PROVIDED MATERIAL:
[Start of section]

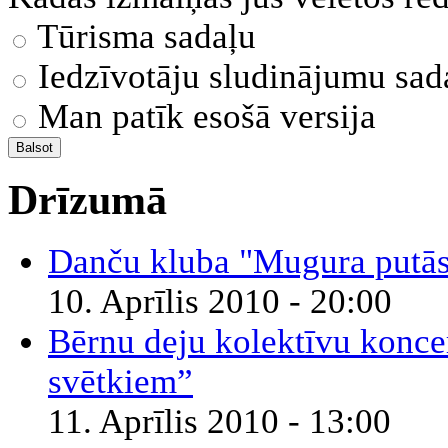
Tūrisma sadaļu
Iedzīvotāju sludinājumu sad
Man patīk esošā versija
Drīzumā
Danču kluba "Mugura putā
10. Aprīlis 2010 - 20:00
Bērnu deju kolektīvu konce
svētkiem”
11. Aprīlis 2010 - 13:00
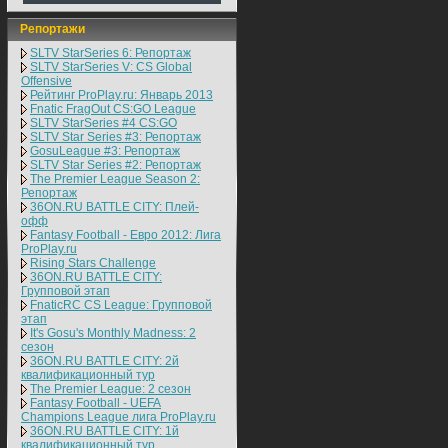
Репортажи
SLTV StarSeries 6: Репортаж
SLTV StarSeries V: CS Global
Offensive
Рейтинг ProPlay.ru: Январь 2013
Fnatic FragOut CS:GO League
SLTV StarSeries #4 CS:GO
SLTV Star Series #3: Репортаж
GosuLeague #3: Репортаж
SLTV Star Series #2: Репортаж
The Premier League Season 2:
Репортаж
36ON.RU BATTLE CITY: Плей-
офф
Fantasy Football - Евро 2012: Лига
ProPlay.ru
Rising Stars Challenge
36ON.RU BATTLE CITY:
Групповой этап
FnaticRC CS League: Групповой
этап
It's Gosu's Monthly Madness: 2
сезон
36ON.RU BATTLE CITY: 2й
квалификационный тур
The Premier League: 2 cезон
Fantasy Football - UEFA
Champions League лига ProPlay.ru
36ON.RU BATTLE CITY: 1й
квалификационный тур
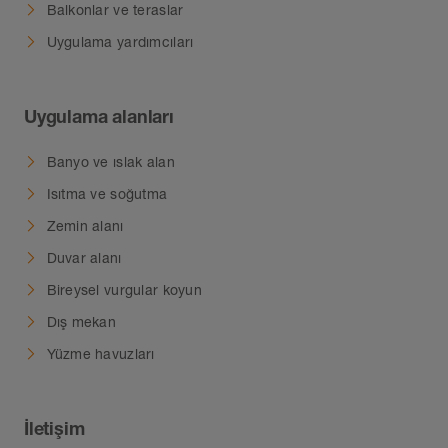
Balkonlar ve teraslar
Uygulama yardımcıları
Uygulama alanları
Banyo ve ıslak alan
Isıtma ve soğutma
Zemin alanı
Duvar alanı
Bireysel vurgular koyun
Dış mekan
Yüzme havuzları
İletişim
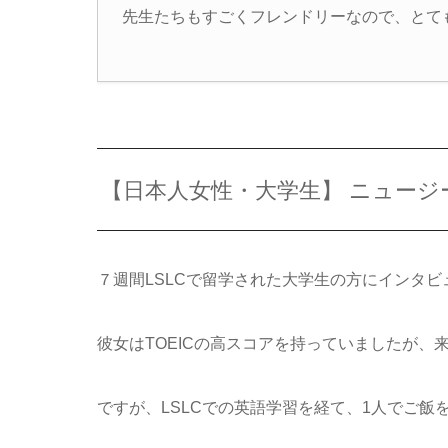
先生たちもすごくフレンドリーなので、とて
【日本人女性・大学生】 ニュー
７週間LSLCで留学された大学生の方にインタビ
彼女はTOEICの高スコアを持っていましたが
ですが、LSLCでの英語学習を経て、1人でご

[End of section]

INSTRUCTIONS TO FOLLOW: Set down, exactly as written above, each line from the one with "11. Aprīlis 2010 - 13:00" through the one with "SLTV Star Series #2: Репортаж", and skip the pictures.

ANSWER TO THE PROBLEM:
11. Aprīlis 2010 - 13:00
Репортажи
SLTV StarSeries 6: Репортаж
SLTV StarSeries V: CS Global
Offensive
Рейтинг ProPlay.ru: Январь 2013
Fnatic FragOut CS:GO League
SLTV StarSeries #4 CS:GO
SLTV Star Series #3: Репортаж
GosuLeague #3: Репортаж
SLTV Star Series #2: Репортаж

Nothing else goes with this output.